[Information provided]

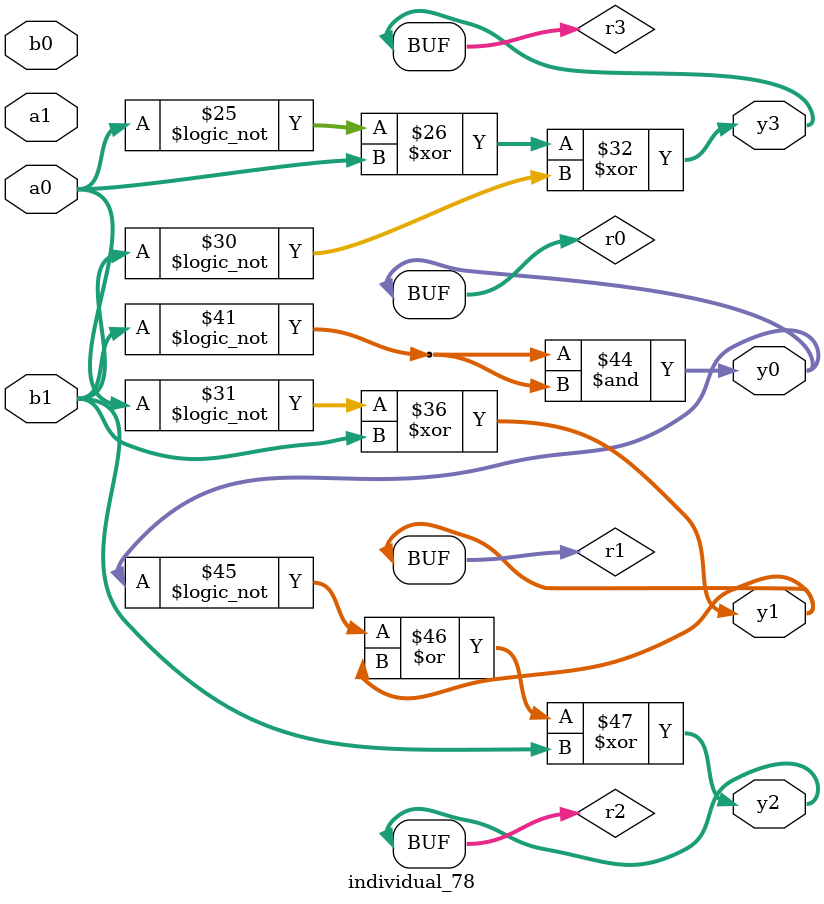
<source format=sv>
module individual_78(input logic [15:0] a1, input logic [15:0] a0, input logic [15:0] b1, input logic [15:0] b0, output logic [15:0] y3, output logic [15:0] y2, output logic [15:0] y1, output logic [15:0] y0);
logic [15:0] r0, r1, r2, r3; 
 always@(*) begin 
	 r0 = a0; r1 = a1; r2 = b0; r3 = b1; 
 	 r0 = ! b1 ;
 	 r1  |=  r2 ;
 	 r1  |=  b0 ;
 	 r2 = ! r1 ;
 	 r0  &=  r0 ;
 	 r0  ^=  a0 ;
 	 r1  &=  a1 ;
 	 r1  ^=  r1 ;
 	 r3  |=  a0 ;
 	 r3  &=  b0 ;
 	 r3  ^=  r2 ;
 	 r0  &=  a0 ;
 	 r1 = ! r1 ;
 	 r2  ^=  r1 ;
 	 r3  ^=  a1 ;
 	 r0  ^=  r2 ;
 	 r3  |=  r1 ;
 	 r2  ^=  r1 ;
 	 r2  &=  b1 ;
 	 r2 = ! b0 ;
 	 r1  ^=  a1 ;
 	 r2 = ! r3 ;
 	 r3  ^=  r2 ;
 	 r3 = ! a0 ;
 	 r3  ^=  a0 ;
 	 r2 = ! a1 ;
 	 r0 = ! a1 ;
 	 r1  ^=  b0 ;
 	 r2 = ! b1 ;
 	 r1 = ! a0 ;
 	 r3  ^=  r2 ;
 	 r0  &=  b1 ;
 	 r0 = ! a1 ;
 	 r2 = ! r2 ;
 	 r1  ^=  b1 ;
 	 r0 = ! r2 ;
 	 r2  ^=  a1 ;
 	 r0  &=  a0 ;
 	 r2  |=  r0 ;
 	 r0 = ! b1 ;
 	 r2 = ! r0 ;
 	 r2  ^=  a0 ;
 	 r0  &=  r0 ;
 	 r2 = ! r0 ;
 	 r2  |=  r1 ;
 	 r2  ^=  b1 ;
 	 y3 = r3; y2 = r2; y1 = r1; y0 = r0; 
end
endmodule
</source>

[/Information provided]

Each line that holds the string "logic" is to be copied from the entries above.

> **Response for this exercise**:
module individual_78(input logic [15:0] a1, input logic [15:0] a0, input logic [15:0] b1, input logic [15:0] b0, output logic [15:0] y3, output logic [15:0] y2, output logic [15:0] y1, output logic [15:0] y0);
logic [15:0] r0, r1, r2, r3; 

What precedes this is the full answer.